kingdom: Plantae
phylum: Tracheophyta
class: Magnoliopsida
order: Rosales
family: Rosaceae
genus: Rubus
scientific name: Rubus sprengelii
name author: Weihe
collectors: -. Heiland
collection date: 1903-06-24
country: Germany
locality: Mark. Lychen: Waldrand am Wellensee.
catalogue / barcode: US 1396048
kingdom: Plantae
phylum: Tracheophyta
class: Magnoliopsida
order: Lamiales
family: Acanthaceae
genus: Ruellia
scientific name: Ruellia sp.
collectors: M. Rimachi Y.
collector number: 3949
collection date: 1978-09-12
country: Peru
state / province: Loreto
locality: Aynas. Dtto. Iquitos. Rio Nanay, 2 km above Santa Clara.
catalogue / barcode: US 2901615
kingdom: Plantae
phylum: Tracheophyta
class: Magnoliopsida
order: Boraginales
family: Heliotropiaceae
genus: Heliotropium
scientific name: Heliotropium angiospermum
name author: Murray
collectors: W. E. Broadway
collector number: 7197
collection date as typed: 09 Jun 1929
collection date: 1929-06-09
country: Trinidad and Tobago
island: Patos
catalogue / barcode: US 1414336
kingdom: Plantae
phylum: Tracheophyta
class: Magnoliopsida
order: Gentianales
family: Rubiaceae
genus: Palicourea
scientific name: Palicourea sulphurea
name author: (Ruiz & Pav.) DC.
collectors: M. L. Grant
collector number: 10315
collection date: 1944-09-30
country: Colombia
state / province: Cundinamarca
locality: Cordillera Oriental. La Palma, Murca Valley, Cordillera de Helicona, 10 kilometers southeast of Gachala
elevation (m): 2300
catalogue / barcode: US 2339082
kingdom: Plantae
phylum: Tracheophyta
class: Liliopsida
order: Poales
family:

###

> Set exercise
Reproduce every line of the records above word for word, in the same order.

> Full output
kingdom: Plantae
phylum: Tracheophyta
class: Magnoliopsida
order: Rosales
family: Rosaceae
genus: Rubus
scientific name: Rubus sprengelii
name author: Weihe
collectors: -. Heiland
collection date: 1903-06-24
country: Germany
locality: Mark. Lychen: Waldrand am Wellensee.
catalogue / barcode: US 1396048
kingdom: Plantae
phylum: Tracheophyta
class: Magnoliopsida
order: Lamiales
family: Acanthaceae
genus: Ruellia
scientific name: Ruellia sp.
collectors: M. Rimachi Y.
collector number: 3949
collection date: 1978-09-12
country: Peru
state / province: Loreto
locality: Aynas. Dtto. Iquitos. Rio Nanay, 2 km above Santa Clara.
catalogue / barcode: US 2901615
kingdom: Plantae
phylum: Tracheophyta
class: Magnoliopsida
order: Boraginales
family: Heliotropiaceae
genus: Heliotropium
scientific name: Heliotropium angiospermum
name author: Murray
collectors: W. E. Broadway
collector number: 7197
collection date as typed: 09 Jun 1929
collection date: 1929-06-09
country: Trinidad and Tobago
island: Patos
catalogue / barcode: US 1414336
kingdom: Plantae
phylum: Tracheophyta
class: Magnoliopsida
order: Gentianales
family: Rubiaceae
genus: Palicourea
scientific name: Palicourea sulphurea
name author: (Ruiz & Pav.) DC.
collectors: M. L. Grant
collector number: 10315
collection date: 1944-09-30
country: Colombia
state / province: Cundinamarca
locality: Cordillera Oriental. La Palma, Murca Valley, Cordillera de Helicona, 10 kilometers southeast of Gachala
elevation (m): 2300
catalogue / barcode: US 2339082
kingdom: Plantae
phylum: Tracheophyta
class: Liliopsida
order: Poales
family:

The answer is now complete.